Medecins Sans Frontieres: Who are they and what do they do?


What differentiates Medecins Sans Frontieres on the internationl stage?

AS humanitarian and human rights groups rally around Medecins Sans Frontieres in calling for a war crime investigation in the aftermath of the US bombing of an Afghan hospital , CommonSpace takes a look at the organisation in more detail.

How was MSF created?

In 1968, a team of doctors left Paris to assist victims of conflict and disasters. Their new-fangled, non-state centric view of aid would transform the landscape of humanitarianism. The group of doctors were to become Medecins Sans Frontieres (MSF) – slso known as Doctors without Borders.

Bernard Kouchner, founder of MSF, said: “It’s simple really. Go where the patients are. It seems obvious really, but at the time it was a revolutionary concept because borders got in the way. It’s no coincidence that we are called Medicins Sans Frontieres.”

MSF was official launched in December 1971 with the common belief that regardless of gender, race, religion, or political affiliation, humanitarian callings outweigh respect for global borders.

What is their role in the international community?

Since it was established, MSF has grown exponentially, from having 300 volunteers in a couple of war torn countries, to working in 60 countries globally.

From 1980, MSF opened 28 official offices, and has a staff force of around 30,000 globally. In 2011, MSF carried out 8.3 million outpatient consultations, and has now treated over 100 million patients.

In 1999, MSF was awarded the Nobel Peace Prize in recognition of the organisation’s pioneering role in humanitarian assistance.

What differentiates them from other aid organisations?

MSF differentiates itself from the majority of international humanitarian aid organisations in its independence from governments and institutions.

The organisation has also been a lifelong critic of the ‘humanitarian illusion’ – the idea that governments, institutions and organisations can warp the truth and focus instead on creating the illusion of humanitarianism.

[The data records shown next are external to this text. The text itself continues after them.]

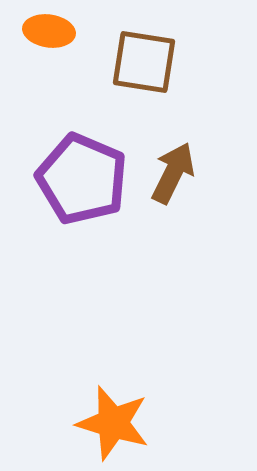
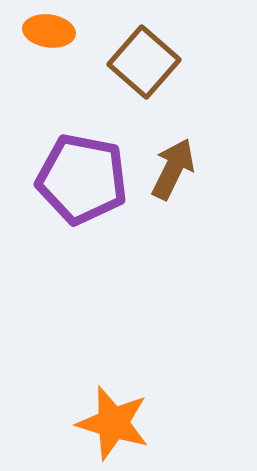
brown square: rotated 32 degrees clockwise
brown arrow: moved 4 px up
purple pentagon: rotated 12 degrees counterclockwise
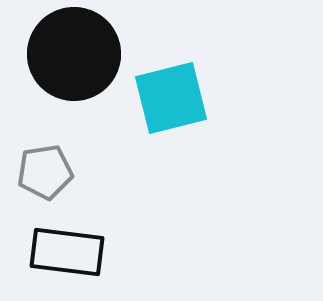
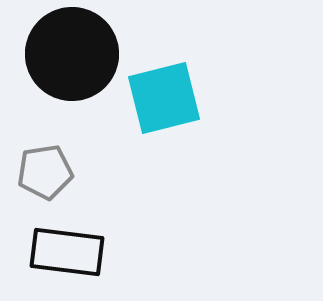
black circle: moved 2 px left
cyan square: moved 7 px left
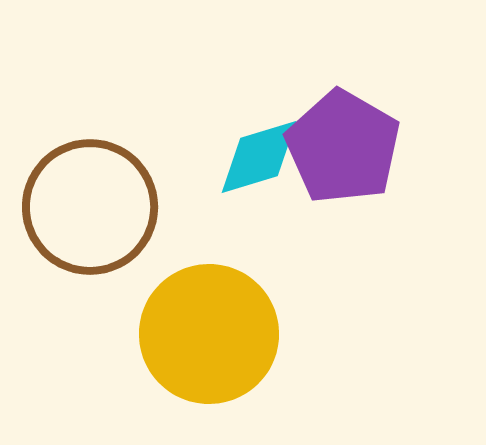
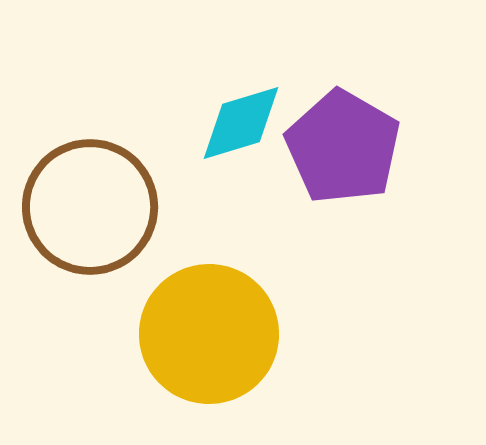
cyan diamond: moved 18 px left, 34 px up
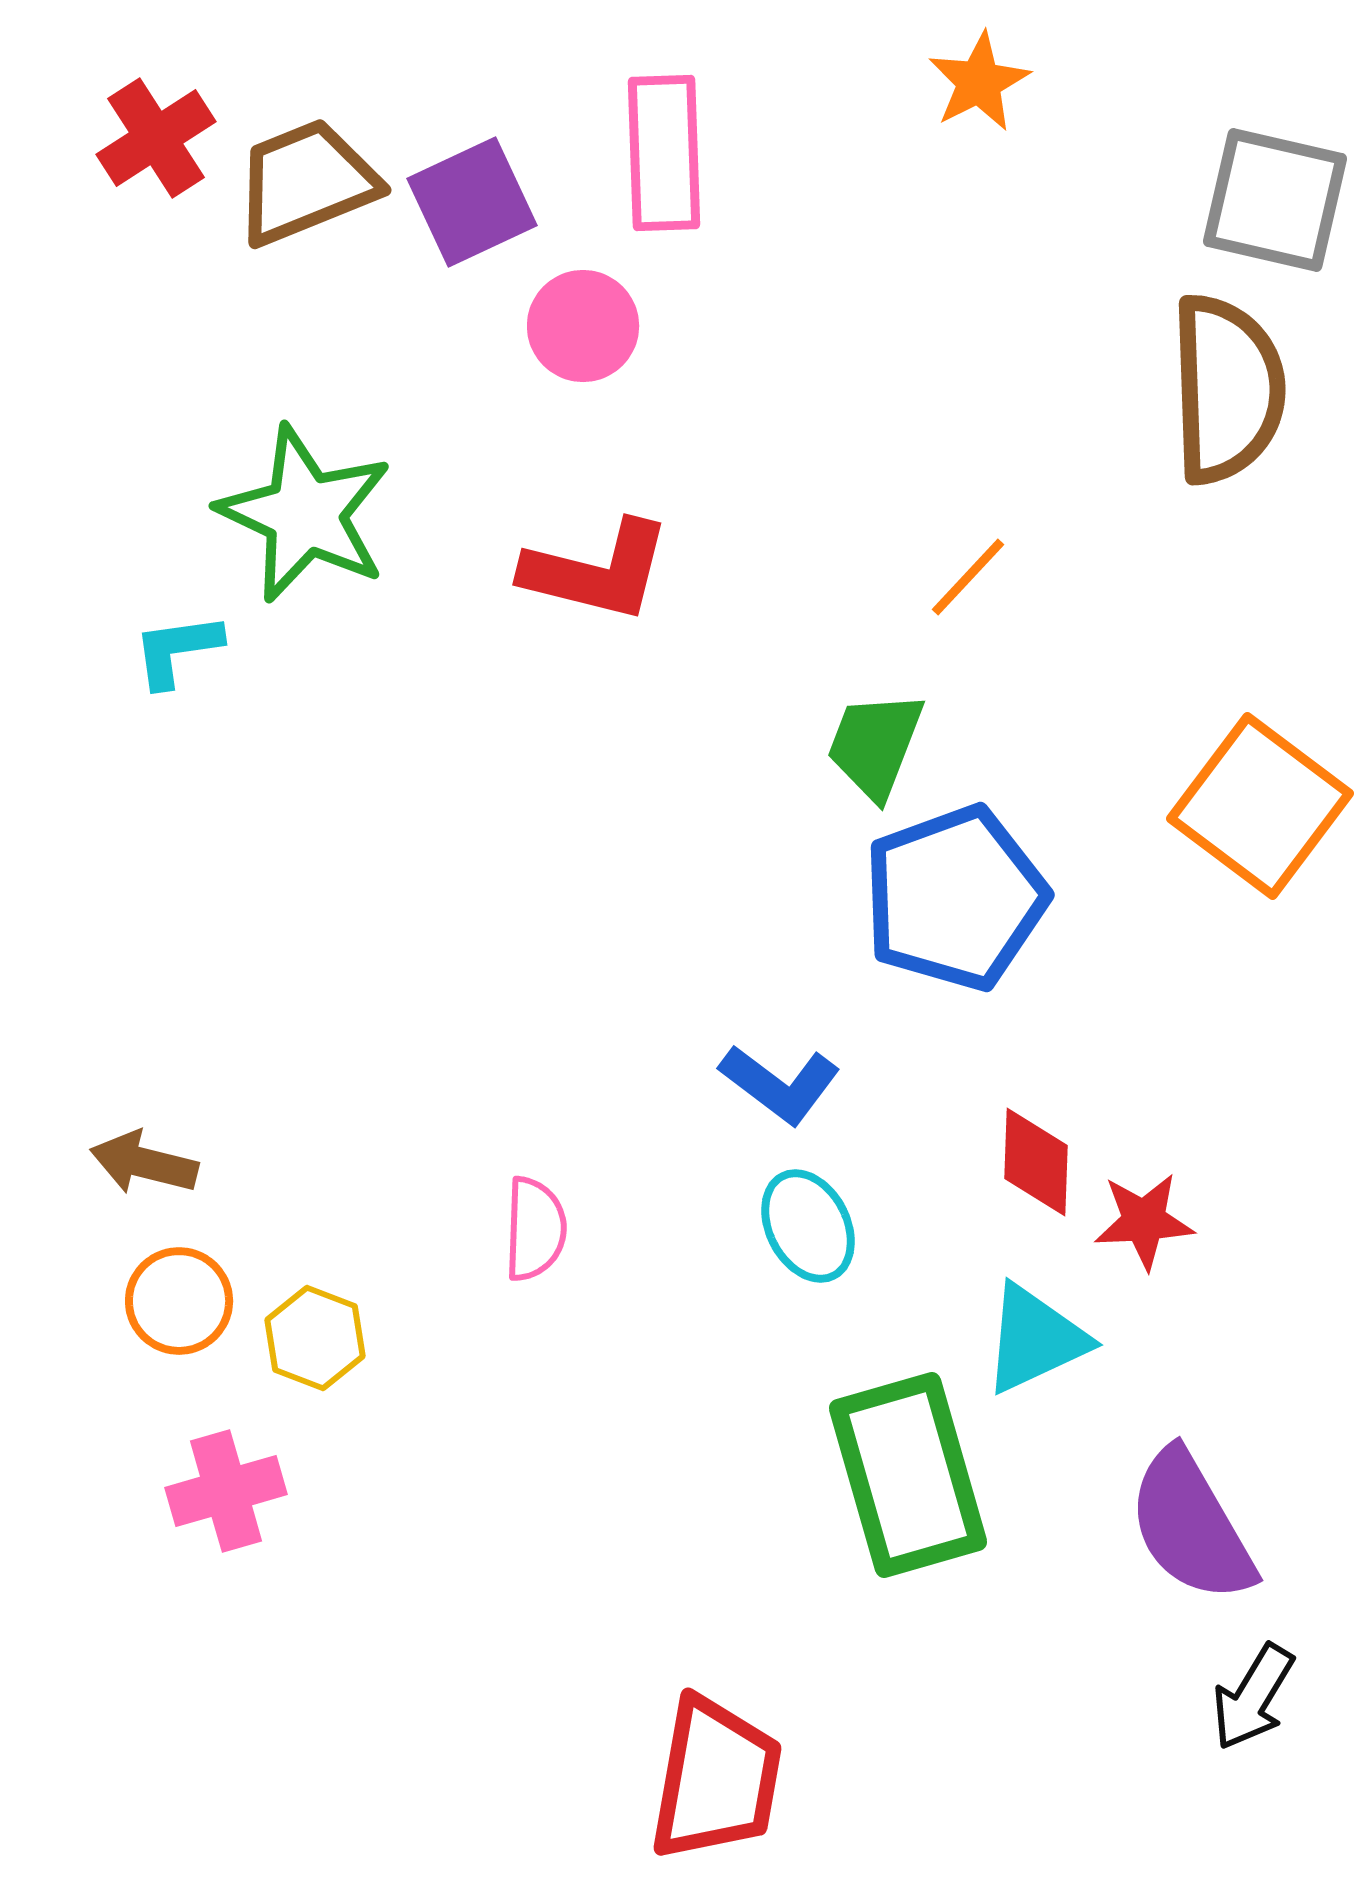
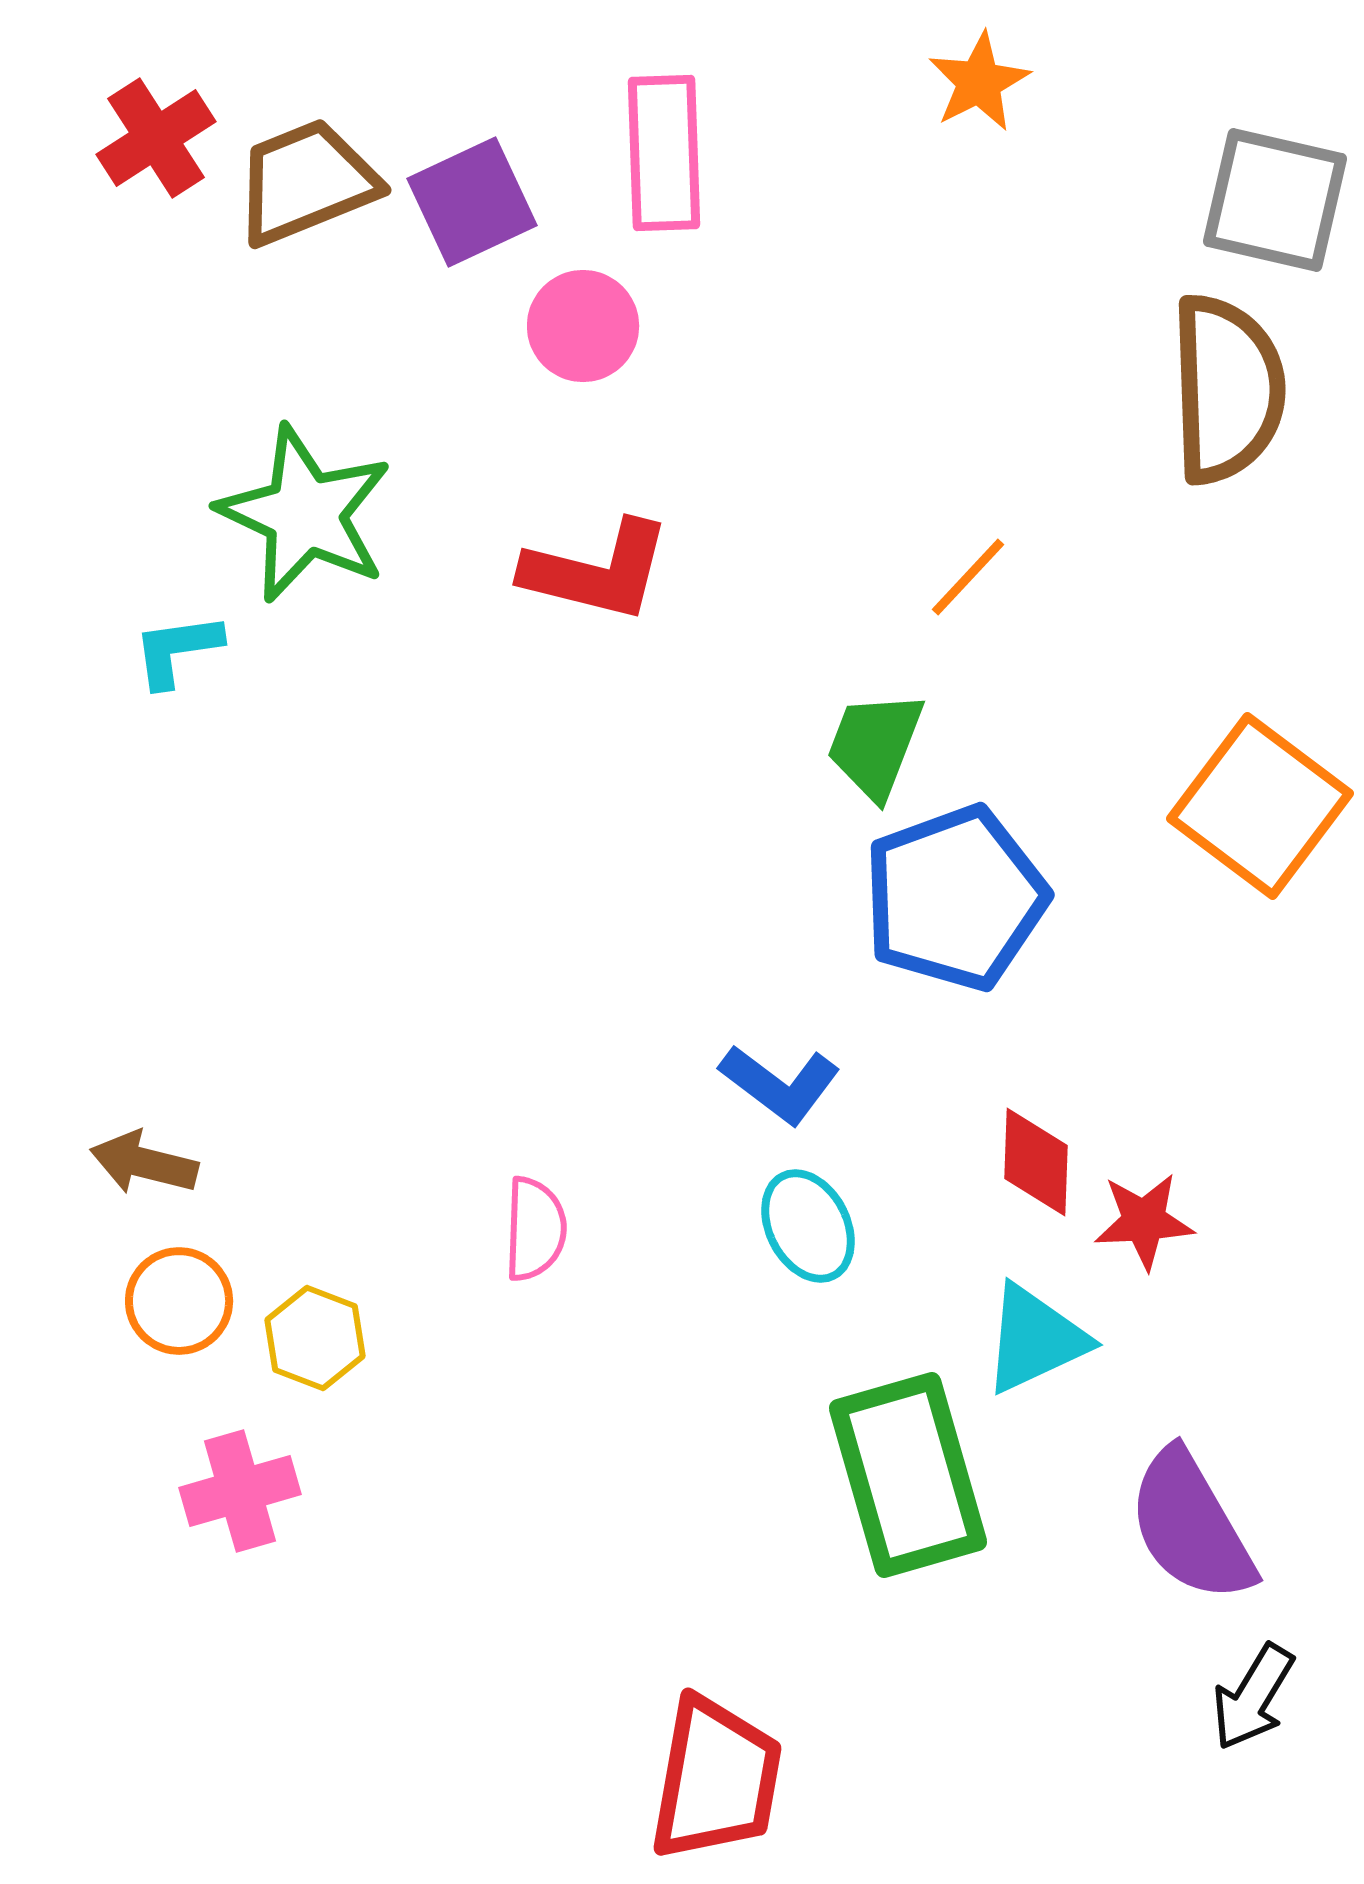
pink cross: moved 14 px right
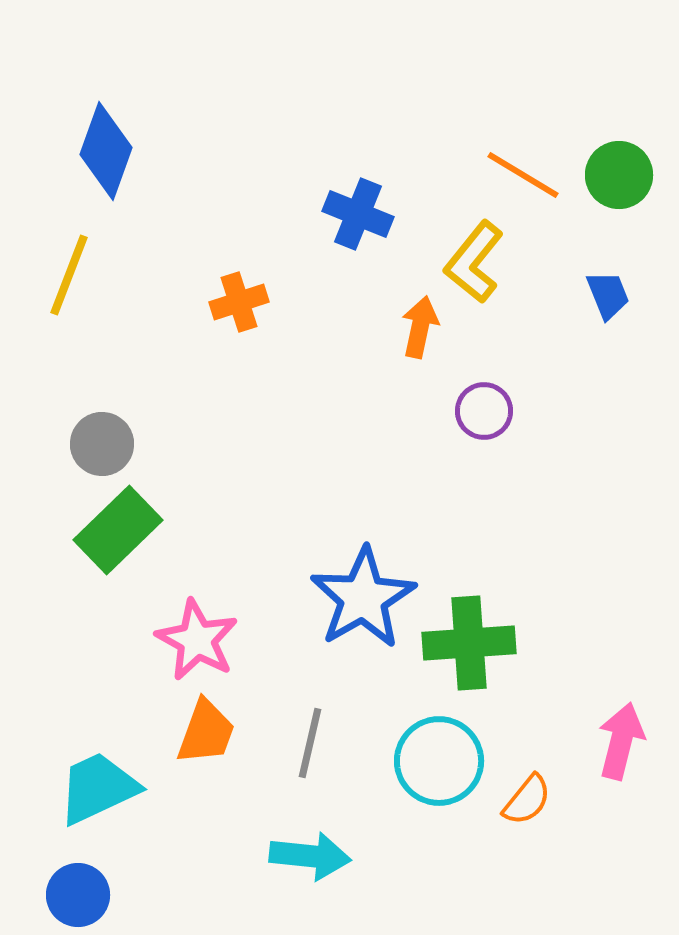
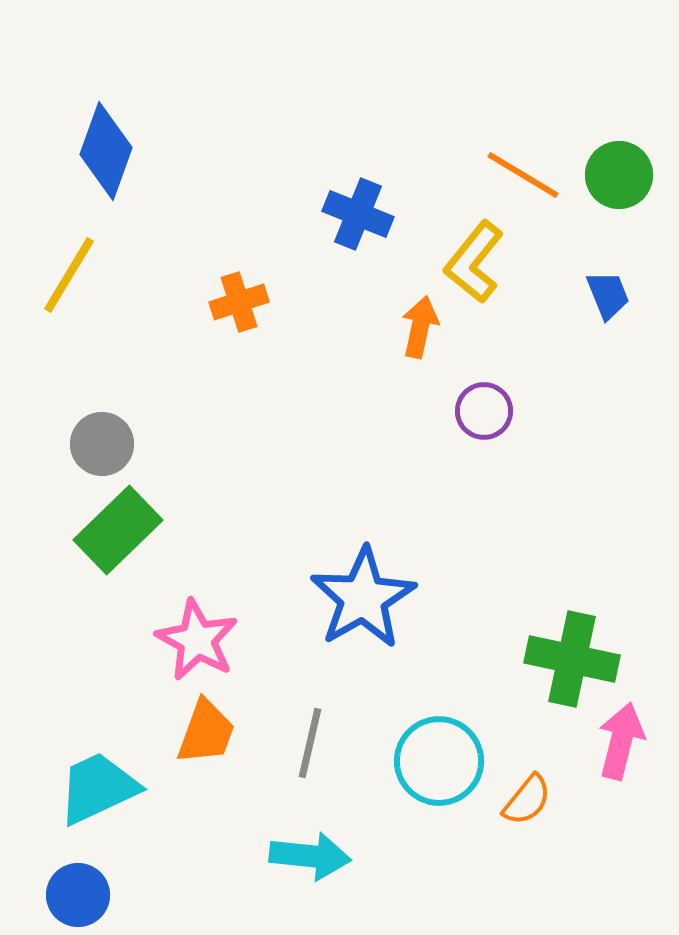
yellow line: rotated 10 degrees clockwise
green cross: moved 103 px right, 16 px down; rotated 16 degrees clockwise
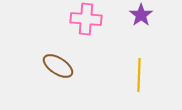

On accepting MSF’s Nobel Peace Prize, the then president of the MSF international council, James Orbinski, stated: “No doctor can stop a genocide. No humanitarian can stop ethnic cleansing, just as no humanitarian can make war. And no humanitarian can make peace. These are political responsibilities, not humanitarian imperatives.

“Let me say this very clearly: the humanitarian act is the most apolitical of all acts, but if its actions and its morality are taken seriously, it has the most profound of political implications. And the fight against impunity is one of these implications.”

Orbinski added: “Silence has long been confused with neutrality, and has been presented as a necessary condition for humanitarian action. From its beginning, MSF was created in opposition to this assumption. “We are not sure that words can always save lives, but we know that silence can certainly kill.”